Les mutations génétiques associées aux dégénérescences rétiniennes héréditaires (DRH) ne se traduisent par la maladie que dans moins d’un tiers des cas, selon une étude américaine qui remet en question les fondements de la génétique des maladies rares. Ces découvertes pourraient avoir des conséquences importantes sur la manière dont les tests génétiques sont utilisés et sur le développement de futurs traitements.
Publiée dans le Journal américain de génétique humaine, cette recherche s’appuie sur l’analyse de vastes bases de données génétiques publiques. Les scientifiques ont constaté que seulement 28,1 % des personnes porteuses de variantes génétiques connues pour causer des DRH présentaient effectivement des signes de la maladie.
Depuis plus d’un siècle, la génétique des maladies rares s’appuie sur le modèle mendélien, qui postule que ces affections sont généralement causées par une seule mutation dans un gène spécifique. Les dégénérescences rétiniennes héréditaires, qui constituent une cause majeure de cécité légale chez les adultes actifs, étaient considérées comme un exemple typique de ce modèle monogénique.
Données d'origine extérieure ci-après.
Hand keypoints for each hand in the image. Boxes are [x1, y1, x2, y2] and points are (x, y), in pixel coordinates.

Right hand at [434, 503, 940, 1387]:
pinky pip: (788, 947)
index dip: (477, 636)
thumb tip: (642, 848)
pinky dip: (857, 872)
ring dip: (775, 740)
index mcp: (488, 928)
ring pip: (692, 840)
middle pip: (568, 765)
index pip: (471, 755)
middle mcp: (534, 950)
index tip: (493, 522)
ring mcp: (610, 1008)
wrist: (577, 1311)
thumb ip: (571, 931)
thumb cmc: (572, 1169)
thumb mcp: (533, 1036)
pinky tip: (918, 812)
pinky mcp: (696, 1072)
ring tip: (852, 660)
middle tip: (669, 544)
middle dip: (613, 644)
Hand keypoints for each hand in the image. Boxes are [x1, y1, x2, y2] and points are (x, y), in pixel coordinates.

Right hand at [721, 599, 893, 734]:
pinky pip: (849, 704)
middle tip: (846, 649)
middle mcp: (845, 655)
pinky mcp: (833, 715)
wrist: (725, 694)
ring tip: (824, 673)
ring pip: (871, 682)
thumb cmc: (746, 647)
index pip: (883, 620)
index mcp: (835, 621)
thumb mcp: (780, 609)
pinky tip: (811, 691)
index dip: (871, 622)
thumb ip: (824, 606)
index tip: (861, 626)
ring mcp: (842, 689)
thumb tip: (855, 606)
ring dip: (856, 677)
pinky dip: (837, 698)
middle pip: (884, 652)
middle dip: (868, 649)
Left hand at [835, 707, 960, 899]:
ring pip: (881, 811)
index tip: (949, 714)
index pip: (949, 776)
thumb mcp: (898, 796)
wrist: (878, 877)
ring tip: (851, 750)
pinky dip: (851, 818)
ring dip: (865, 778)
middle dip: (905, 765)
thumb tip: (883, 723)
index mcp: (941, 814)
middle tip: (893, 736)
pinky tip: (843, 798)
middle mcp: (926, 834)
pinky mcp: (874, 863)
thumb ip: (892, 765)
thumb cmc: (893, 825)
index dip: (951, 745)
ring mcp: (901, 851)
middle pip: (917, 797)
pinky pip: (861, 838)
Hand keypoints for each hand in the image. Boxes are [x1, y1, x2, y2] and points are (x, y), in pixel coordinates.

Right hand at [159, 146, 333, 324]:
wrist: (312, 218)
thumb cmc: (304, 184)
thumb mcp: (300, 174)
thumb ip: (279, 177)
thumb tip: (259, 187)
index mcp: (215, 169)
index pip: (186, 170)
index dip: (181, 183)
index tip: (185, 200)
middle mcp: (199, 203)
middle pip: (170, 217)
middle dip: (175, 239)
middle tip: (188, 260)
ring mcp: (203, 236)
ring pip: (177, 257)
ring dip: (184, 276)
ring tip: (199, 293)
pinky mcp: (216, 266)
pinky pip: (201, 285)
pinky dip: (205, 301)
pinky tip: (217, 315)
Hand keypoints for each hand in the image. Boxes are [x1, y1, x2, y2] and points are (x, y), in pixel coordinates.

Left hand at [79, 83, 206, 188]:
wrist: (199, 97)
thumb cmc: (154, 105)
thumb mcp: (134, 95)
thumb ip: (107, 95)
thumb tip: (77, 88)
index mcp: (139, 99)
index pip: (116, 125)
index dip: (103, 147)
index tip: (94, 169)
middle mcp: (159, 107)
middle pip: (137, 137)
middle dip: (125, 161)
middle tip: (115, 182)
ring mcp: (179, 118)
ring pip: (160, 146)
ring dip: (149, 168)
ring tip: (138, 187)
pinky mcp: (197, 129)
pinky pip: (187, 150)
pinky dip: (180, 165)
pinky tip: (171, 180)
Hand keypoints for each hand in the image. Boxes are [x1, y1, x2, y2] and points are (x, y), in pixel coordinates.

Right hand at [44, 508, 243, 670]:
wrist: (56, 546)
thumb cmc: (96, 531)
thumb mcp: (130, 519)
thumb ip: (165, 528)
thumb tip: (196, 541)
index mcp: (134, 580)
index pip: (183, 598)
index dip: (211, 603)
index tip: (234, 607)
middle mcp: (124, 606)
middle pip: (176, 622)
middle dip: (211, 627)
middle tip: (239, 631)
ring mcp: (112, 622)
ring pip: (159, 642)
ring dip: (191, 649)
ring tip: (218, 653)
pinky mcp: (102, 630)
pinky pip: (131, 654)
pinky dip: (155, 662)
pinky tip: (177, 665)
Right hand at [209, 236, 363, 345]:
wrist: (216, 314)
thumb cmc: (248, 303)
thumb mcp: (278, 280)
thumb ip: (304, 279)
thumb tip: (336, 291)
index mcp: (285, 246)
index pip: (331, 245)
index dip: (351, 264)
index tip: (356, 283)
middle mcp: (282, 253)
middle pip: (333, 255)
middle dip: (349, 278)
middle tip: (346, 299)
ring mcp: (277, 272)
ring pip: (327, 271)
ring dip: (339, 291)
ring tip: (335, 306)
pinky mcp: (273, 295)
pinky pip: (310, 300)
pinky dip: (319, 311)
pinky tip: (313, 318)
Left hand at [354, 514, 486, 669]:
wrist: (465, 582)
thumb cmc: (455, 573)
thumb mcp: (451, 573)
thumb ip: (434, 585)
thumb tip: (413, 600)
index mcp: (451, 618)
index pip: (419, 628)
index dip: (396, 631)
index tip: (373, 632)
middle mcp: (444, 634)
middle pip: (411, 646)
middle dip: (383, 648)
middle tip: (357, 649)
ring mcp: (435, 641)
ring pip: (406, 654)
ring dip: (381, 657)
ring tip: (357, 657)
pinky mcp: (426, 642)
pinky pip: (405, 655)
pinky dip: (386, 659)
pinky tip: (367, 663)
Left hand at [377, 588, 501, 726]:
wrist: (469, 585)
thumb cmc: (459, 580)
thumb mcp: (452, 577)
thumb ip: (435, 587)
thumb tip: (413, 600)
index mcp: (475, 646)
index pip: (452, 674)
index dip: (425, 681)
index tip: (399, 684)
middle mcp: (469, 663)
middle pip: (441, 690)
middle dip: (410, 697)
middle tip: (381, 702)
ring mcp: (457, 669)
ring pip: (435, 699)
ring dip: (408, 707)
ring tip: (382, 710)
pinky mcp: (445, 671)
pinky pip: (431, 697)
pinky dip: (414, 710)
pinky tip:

« Notre étude montre que le nombre de personnes dans la population générale porteuses de variantes génétiques liées aux troubles de la rétine est bien plus élevé qu’on ne le pensait, et que la probabilité que ces gènes se manifestent par la maladie est beaucoup plus faible qu’on ne l’imaginait », explique Eric Pierce, auteur principal de l’étude, directeur de l’Institut de génomique oculaire du Mass Eye and Ear et professeur à la Harvard Medical School. « Ces résultats sont surprenants et suggèrent qu’il est temps de revoir le paradigme traditionnel des maladies mendéliennes. »
Les chercheurs soulignent que les études génétiques menées en clinique ont tendance à inclure des patients déjà diagnostiqués, ce qui peut fausser les estimations de la pénétrance d’une maladie. Ce biais de sélection favorise l’identification des variantes génétiques les plus fortement associées à la maladie, et des profils génétiques plus sensibles.
Pour contourner ce problème, l’équipe de Mass Eye and Ear a analysé les données de deux grandes biobanques : le programme de recherche All of Us (AoU) des National Institutes of Health (NIH) et la biobanque du Royaume-Uni (UKB). Ils ont identifié 167 variantes pathogènes dans 33 gènes connus pour être impliqués dans les DRH, puis ont examiné les données de 317 964 participants à l’AoU.
Parmi les 481 individus présentant des génotypes compatibles avec une DRH, seulement 9,4 % avaient reçu un diagnostic de la maladie, basé sur les codes de classification internationale des maladies (CIM) figurant dans leurs dossiers médicaux électroniques. En utilisant un ensemble plus large de codes CIM, incluant d’autres affections rétiniennes et pertes de vision, ce chiffre est monté à 28,1 %.
Pour valider ces résultats, les chercheurs ont utilisé les données de l’UKB, qui comportaient des images rétiniennes d’environ 100 000 participants. Ils ont constaté que 16,1 % à 27,9 % des individus porteurs de variantes associées à la DRH présentaient des signes de la maladie, ce qui correspondait étroitement aux estimations obtenues à partir des données de l’AoU.
L’étude n’a pas révélé de facteurs démographiques, de comportements (comme le tabagisme) ou de comorbidités qui pourraient prédire la pénétrance de la maladie. Cela suggère que d’autres facteurs, génétiques ou environnementaux, sont nécessaires pour que les mutations se traduisent par une DRH.
Ces découvertes pourraient influencer la manière dont les tests génétiques sont utilisés en pratique clinique et guider le développement de nouvelles thérapies, non seulement pour les DRH, mais aussi pour d’autres maladies génétiques rares. Une approche similaire a déjà porté ses fruits dans le cas de l’hypercholestérolémie familiale.